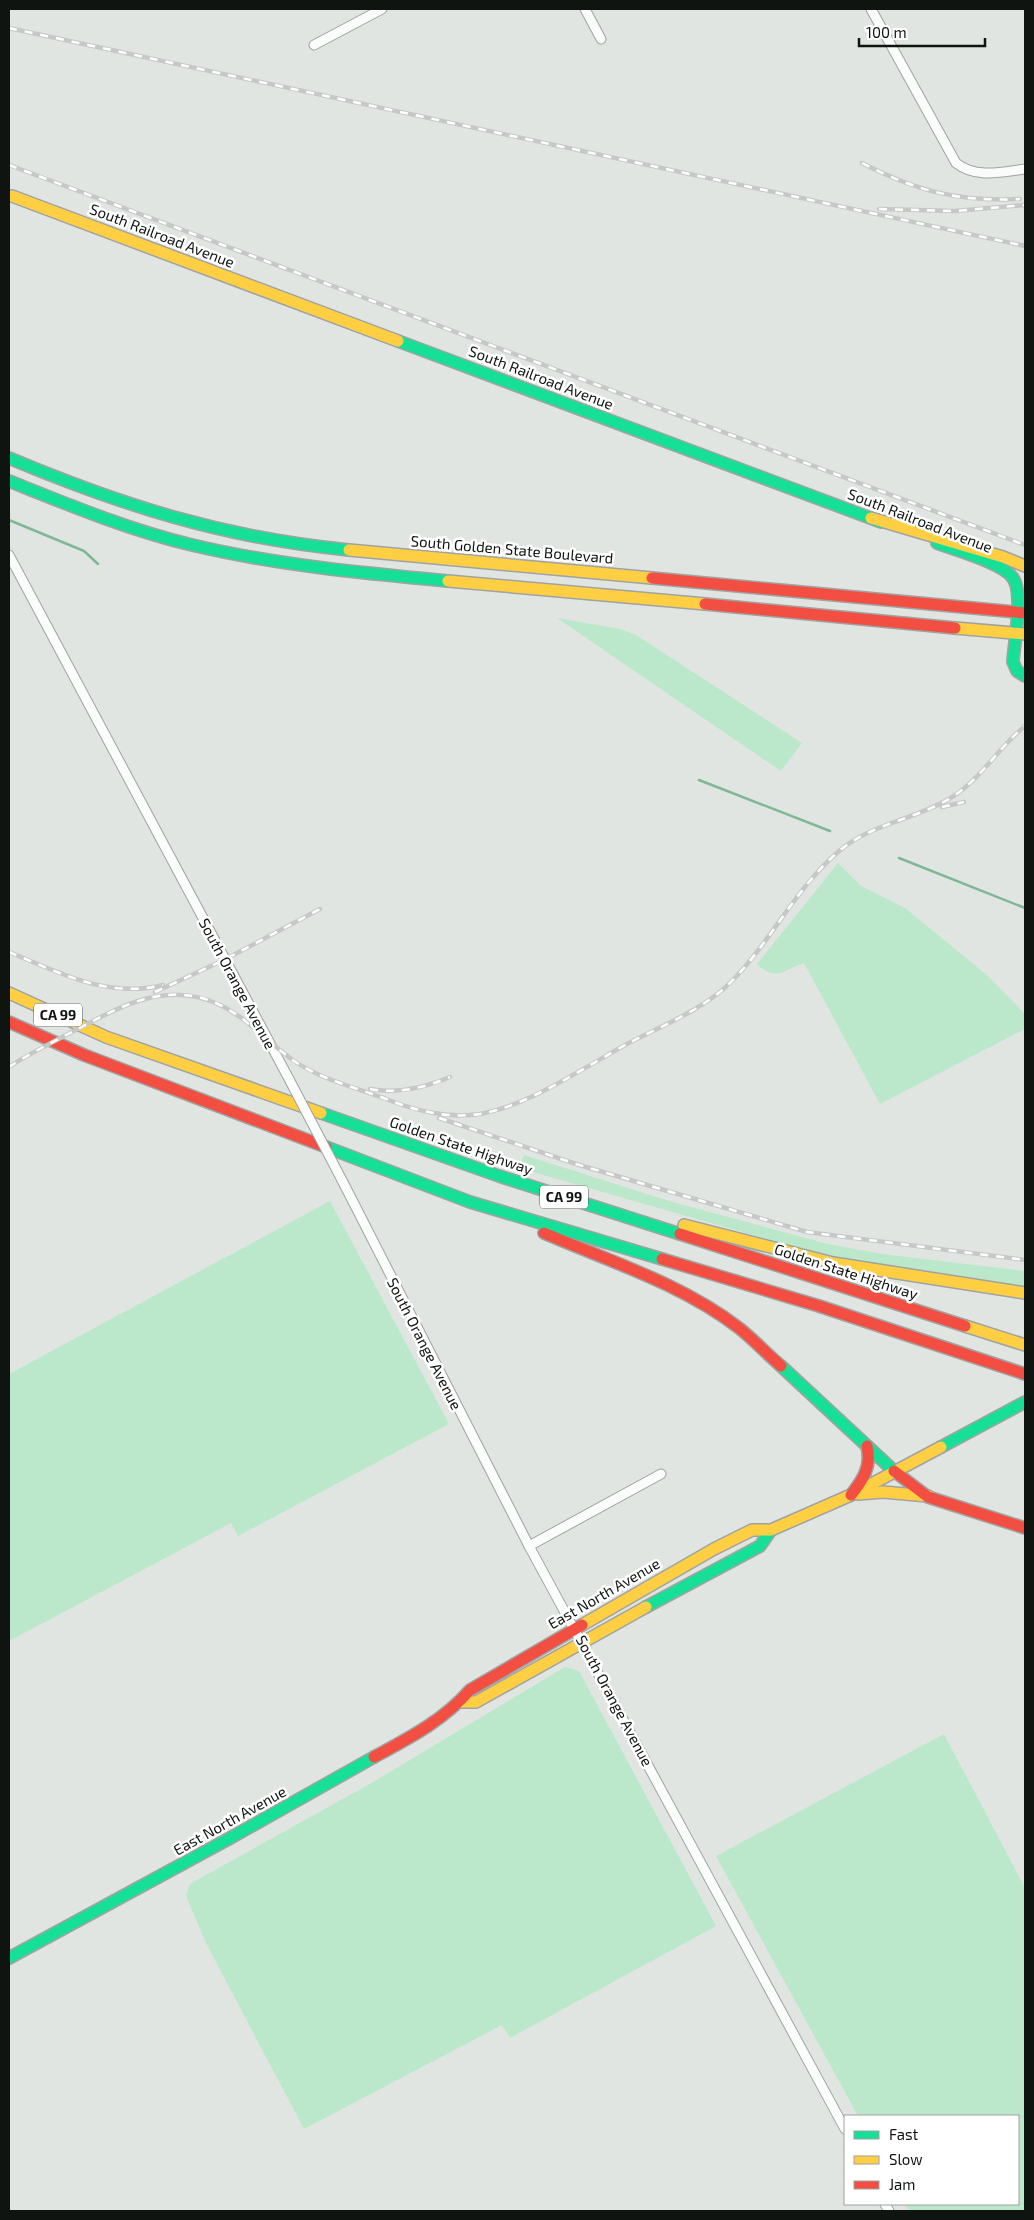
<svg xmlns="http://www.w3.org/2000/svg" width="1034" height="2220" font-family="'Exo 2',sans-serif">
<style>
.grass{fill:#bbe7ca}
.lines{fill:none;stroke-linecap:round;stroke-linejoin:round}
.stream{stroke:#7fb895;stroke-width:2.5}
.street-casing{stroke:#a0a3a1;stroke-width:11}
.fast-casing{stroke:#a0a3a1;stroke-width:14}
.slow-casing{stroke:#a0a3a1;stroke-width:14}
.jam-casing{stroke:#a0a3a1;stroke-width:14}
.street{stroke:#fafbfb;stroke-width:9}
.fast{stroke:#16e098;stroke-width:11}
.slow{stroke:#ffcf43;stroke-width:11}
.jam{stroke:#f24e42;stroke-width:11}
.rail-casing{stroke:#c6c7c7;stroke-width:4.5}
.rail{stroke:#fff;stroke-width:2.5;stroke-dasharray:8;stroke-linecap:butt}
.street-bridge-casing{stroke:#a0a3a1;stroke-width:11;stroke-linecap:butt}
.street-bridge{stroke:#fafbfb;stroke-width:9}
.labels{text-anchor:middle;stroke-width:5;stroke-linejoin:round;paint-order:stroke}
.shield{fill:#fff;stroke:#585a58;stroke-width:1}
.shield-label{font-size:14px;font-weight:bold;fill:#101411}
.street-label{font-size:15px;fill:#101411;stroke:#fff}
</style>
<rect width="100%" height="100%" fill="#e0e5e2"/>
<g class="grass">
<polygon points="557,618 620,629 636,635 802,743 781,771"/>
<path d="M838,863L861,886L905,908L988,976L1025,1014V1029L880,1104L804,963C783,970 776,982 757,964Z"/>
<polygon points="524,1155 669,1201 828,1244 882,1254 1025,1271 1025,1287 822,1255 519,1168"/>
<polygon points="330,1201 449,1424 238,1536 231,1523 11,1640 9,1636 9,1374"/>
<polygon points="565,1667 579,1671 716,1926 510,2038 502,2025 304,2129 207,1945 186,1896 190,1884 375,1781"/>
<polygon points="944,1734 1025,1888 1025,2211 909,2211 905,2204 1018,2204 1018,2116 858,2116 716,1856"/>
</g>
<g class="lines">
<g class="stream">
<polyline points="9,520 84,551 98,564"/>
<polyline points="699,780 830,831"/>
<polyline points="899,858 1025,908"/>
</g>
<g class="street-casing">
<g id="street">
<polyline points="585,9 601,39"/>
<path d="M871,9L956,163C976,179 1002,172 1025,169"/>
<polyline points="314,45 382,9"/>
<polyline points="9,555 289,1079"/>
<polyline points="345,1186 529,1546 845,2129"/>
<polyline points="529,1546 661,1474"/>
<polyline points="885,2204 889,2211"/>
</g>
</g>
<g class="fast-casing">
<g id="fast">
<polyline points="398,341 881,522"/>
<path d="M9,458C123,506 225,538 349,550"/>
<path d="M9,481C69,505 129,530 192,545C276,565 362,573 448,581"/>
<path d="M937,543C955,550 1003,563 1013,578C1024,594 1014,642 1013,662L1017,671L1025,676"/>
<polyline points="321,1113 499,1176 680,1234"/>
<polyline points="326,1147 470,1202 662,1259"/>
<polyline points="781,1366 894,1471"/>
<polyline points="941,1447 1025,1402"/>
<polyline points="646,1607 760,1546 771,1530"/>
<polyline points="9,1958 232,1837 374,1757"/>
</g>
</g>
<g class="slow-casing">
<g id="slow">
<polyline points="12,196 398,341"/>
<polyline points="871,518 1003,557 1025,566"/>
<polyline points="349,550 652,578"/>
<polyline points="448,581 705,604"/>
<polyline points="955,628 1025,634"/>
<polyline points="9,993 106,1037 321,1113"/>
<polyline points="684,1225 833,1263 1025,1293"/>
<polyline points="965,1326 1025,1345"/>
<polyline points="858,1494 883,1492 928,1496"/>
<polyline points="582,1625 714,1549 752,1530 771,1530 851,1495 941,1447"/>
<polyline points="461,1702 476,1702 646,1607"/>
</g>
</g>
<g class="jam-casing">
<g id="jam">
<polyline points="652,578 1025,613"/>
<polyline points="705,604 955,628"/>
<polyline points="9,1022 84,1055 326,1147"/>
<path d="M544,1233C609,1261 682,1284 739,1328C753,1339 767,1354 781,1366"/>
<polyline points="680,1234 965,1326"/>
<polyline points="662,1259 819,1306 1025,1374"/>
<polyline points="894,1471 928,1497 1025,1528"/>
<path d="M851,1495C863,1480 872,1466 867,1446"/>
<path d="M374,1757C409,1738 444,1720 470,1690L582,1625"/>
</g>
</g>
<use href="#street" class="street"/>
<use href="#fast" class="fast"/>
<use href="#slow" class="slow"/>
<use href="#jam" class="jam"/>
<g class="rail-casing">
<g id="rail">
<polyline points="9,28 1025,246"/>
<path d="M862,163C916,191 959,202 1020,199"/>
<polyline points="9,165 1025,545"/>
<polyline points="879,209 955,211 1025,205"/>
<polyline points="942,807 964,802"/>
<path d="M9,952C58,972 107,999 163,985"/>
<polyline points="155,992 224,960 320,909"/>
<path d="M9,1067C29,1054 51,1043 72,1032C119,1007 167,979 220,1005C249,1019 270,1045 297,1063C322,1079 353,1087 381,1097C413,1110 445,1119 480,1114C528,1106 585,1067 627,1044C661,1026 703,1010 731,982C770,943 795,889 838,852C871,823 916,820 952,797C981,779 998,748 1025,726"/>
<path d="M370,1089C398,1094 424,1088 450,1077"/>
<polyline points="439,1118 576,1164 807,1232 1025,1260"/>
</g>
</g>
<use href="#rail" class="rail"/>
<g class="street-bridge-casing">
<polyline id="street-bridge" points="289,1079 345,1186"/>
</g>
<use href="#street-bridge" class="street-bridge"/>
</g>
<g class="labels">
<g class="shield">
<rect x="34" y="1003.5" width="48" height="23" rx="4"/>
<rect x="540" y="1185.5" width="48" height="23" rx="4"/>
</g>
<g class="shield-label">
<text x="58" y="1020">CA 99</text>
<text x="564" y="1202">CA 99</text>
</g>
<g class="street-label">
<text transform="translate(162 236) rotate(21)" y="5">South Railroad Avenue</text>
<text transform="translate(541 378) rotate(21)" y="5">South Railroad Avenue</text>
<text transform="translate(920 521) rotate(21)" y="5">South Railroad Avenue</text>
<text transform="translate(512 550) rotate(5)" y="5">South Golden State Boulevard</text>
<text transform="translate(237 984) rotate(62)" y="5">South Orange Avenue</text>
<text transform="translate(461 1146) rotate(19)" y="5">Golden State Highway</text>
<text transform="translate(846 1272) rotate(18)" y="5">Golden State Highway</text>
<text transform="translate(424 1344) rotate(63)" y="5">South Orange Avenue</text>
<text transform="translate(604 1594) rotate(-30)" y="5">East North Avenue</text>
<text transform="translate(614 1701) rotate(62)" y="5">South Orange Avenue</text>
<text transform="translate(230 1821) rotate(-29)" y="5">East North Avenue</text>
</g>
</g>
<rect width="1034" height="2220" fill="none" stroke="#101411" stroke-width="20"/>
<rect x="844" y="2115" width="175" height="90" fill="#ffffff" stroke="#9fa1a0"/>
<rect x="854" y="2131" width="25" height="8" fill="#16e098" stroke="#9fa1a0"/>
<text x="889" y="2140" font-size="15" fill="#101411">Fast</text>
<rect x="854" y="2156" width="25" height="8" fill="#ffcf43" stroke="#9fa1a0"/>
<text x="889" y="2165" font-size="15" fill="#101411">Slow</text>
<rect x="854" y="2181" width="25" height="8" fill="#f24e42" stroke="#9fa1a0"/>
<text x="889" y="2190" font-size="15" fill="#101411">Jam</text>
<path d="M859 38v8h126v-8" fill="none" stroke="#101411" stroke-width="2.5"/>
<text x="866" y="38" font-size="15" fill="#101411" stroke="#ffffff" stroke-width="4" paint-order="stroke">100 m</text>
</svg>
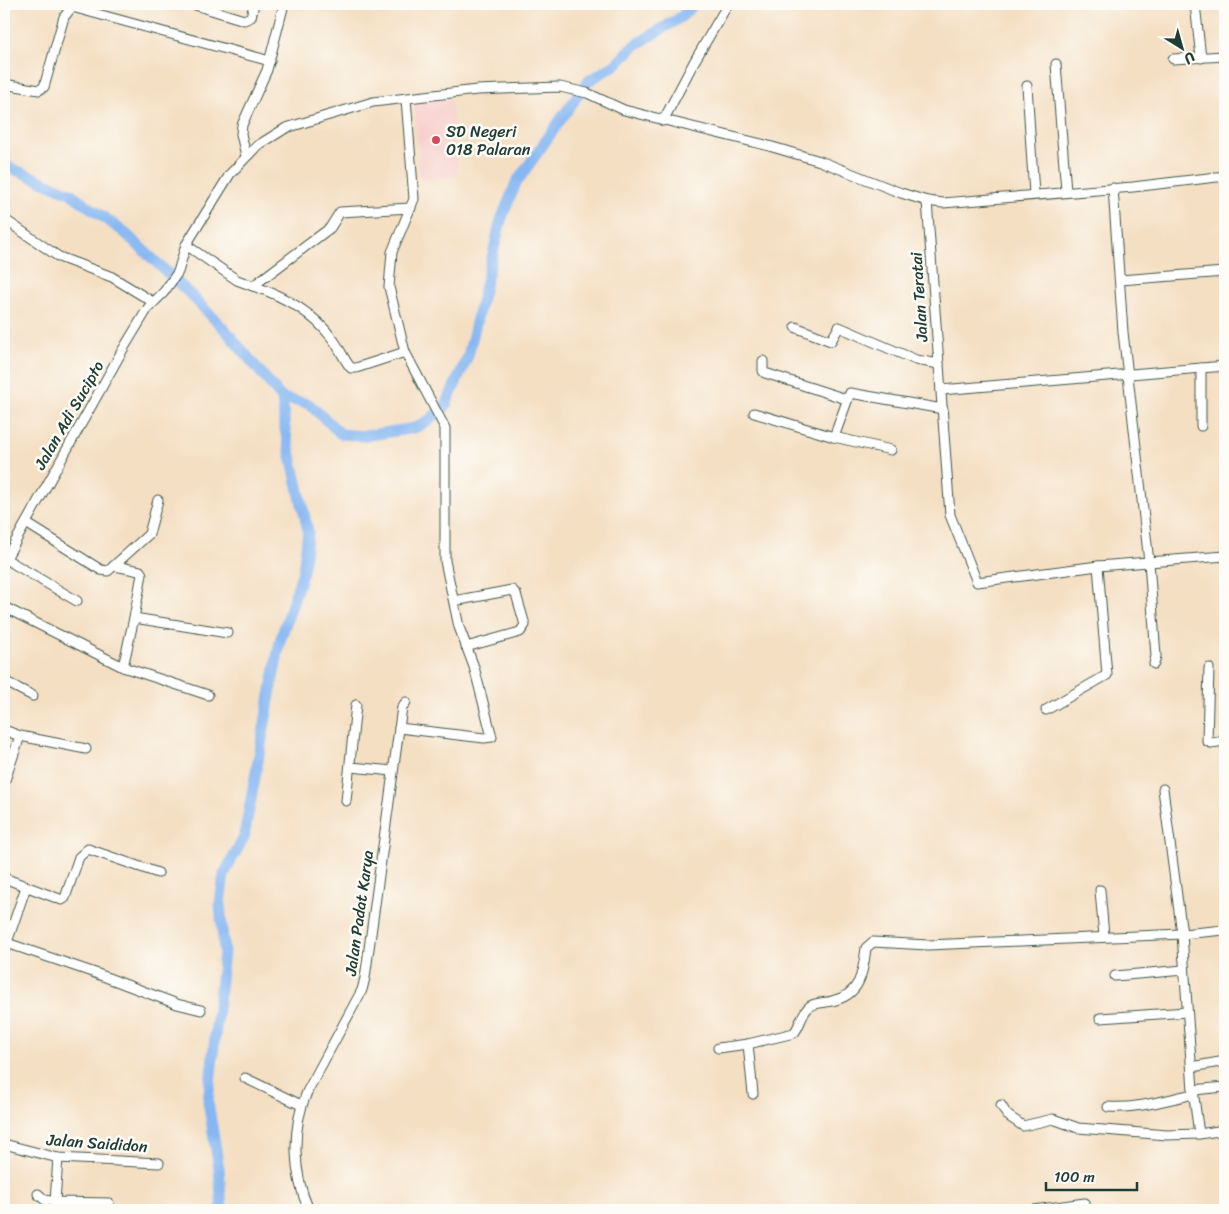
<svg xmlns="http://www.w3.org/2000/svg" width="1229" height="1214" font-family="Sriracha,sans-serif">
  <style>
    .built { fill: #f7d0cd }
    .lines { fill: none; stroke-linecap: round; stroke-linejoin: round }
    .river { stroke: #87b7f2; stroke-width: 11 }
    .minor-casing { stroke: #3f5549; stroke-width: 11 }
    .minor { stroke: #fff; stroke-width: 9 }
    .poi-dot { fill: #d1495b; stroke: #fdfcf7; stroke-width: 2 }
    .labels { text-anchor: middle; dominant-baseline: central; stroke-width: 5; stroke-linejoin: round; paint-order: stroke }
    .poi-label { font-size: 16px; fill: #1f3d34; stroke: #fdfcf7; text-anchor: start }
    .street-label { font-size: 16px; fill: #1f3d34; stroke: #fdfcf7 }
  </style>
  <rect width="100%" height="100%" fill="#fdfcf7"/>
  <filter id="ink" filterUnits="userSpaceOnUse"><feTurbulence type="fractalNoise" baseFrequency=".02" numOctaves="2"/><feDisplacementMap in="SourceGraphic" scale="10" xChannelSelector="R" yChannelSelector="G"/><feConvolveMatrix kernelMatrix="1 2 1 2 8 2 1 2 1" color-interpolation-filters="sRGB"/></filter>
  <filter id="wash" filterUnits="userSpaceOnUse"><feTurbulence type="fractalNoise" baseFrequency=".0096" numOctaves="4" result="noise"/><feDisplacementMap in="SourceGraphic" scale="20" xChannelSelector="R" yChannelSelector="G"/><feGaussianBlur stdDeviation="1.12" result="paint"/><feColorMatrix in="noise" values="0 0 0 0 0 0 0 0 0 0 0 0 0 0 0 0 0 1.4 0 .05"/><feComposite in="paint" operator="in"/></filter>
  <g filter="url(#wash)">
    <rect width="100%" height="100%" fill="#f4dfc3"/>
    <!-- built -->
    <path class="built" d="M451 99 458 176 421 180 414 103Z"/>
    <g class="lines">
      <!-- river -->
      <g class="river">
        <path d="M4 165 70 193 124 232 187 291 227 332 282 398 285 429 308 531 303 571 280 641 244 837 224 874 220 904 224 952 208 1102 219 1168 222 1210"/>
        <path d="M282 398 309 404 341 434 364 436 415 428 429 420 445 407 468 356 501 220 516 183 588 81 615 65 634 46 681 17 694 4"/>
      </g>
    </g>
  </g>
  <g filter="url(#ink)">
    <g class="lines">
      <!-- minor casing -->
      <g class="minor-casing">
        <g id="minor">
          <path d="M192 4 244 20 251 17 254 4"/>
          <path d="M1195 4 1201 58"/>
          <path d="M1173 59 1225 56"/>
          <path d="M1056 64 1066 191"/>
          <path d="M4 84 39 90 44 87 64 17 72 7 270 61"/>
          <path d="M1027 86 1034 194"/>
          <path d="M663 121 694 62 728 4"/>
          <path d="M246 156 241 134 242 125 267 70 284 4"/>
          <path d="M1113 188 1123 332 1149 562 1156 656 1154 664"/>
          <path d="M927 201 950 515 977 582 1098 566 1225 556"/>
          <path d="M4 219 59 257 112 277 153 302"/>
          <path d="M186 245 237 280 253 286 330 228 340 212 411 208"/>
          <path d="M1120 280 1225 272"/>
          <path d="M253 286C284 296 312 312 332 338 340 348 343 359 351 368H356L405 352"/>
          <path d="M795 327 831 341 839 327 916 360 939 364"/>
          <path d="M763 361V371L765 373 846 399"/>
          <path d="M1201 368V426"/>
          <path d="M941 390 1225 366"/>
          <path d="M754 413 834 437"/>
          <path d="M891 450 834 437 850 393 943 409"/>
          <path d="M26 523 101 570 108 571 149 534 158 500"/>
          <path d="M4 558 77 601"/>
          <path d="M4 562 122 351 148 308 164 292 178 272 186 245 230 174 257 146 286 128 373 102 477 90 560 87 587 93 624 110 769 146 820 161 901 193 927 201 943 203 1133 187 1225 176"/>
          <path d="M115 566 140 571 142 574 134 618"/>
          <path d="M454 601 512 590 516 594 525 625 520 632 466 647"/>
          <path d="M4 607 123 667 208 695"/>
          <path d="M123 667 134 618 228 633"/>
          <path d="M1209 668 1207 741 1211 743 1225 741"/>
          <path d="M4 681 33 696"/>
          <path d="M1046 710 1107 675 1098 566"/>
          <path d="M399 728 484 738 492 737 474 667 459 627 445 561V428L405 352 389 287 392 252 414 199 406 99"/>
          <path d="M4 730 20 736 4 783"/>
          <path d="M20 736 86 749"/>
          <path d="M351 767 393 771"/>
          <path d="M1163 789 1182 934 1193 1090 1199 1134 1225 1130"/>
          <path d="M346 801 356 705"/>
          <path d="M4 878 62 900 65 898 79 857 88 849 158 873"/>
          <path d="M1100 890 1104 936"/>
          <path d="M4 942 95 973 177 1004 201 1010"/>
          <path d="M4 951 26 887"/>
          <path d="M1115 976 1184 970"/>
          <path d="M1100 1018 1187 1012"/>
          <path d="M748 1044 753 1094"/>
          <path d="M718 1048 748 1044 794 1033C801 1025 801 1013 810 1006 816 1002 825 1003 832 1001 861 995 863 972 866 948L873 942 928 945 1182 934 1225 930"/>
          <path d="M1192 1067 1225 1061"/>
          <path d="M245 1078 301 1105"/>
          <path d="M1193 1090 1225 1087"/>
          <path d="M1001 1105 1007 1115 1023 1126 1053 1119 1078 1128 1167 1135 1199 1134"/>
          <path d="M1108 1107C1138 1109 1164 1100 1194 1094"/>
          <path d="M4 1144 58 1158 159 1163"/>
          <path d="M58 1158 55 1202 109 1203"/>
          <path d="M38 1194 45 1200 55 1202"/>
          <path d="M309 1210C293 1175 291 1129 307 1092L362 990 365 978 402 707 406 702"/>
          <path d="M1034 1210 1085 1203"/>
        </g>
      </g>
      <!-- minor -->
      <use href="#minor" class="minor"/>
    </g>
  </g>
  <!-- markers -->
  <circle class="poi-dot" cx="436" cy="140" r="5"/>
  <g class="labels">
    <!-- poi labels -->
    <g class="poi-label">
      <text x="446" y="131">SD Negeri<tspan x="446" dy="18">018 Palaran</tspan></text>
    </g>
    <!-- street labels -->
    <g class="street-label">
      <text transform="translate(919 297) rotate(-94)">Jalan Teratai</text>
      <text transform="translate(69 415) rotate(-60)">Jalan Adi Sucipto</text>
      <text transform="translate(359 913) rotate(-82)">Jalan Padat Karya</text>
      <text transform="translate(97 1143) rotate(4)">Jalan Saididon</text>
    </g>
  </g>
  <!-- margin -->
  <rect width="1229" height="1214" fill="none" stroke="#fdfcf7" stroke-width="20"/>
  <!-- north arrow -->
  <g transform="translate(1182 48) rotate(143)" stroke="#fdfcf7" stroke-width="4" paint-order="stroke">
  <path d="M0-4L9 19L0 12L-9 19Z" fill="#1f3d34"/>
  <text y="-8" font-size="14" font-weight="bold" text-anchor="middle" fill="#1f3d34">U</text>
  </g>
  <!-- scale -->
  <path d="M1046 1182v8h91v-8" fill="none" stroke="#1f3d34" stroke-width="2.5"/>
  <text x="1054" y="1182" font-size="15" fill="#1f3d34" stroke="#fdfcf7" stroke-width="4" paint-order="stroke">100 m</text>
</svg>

---

→ **WHAT TO PRODUCE**
Lines above that contain the string "butt" make up the answer.

→ **SOLUTION BELOW**
.rail{stroke:#fff;stroke-width:2.5;stroke-dasharray:8;stroke-linecap:butt}
.street-bridge-casing{stroke:#a0a3a1;stroke-width:11;stroke-linecap:butt}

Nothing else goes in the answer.